▶ WHAT TO WORK ON
Except for the pictures, retype the records that follow exactly.

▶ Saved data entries
**********

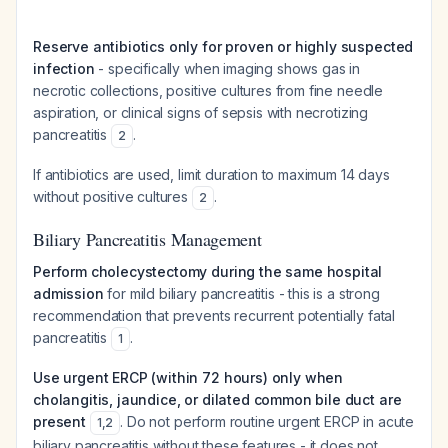
Reserve antibiotics only for proven or highly suspected
infection
- specifically when imaging shows gas in
necrotic collections, positive cultures from fine needle
aspiration, or clinical signs of sepsis with necrotizing
pancreatitis
.
2
If antibiotics are used, limit duration to maximum 14 days
without positive cultures
.
2
Biliary Pancreatitis Management
Perform cholecystectomy during the same hospital
admission
for mild biliary pancreatitis - this is a strong
recommendation that prevents recurrent potentially fatal
pancreatitis
.
1
Use urgent ERCP (within 72 hours) only when
cholangitis, jaundice, or dilated common bile duct are
present
. Do not perform routine urgent ERCP in acute
1
,
2
biliary pancreatitis without these features - it does not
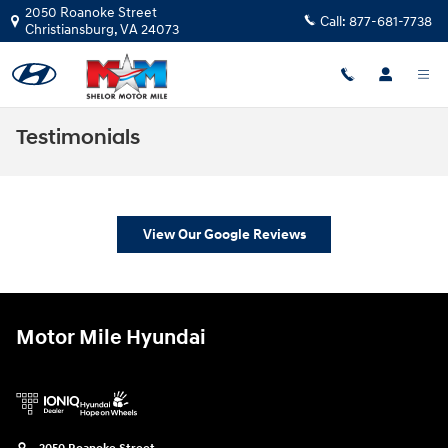
Skip to main content
2050 Roanoke Street
Call:
877-681-7738
Christiansburg
,
VA
24073
Testimonials
View Our Google Reviews
Motor Mile Hyundai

**********

▶ RESPONSE BOX
Reserve antibiotics only for proven or highly suspected
infection
- specifically when imaging shows gas in
necrotic collections, positive cultures from fine needle
aspiration, or clinical signs of sepsis with necrotizing
pancreatitis
.
2
If antibiotics are used, limit duration to maximum 14 days
without positive cultures
.
2
Biliary Pancreatitis Management
Perform cholecystectomy during the same hospital
admission
for mild biliary pancreatitis - this is a strong
recommendation that prevents recurrent potentially fatal
pancreatitis
.
1
Use urgent ERCP (within 72 hours) only when
cholangitis, jaundice, or dilated common bile duct are
present
. Do not perform routine urgent ERCP in acute
1
,
2
biliary pancreatitis without these features - it does not
Skip to main content
2050 Roanoke Street
Call:
877-681-7738
Christiansburg
,
VA
24073
Testimonials
View Our Google Reviews
Motor Mile Hyundai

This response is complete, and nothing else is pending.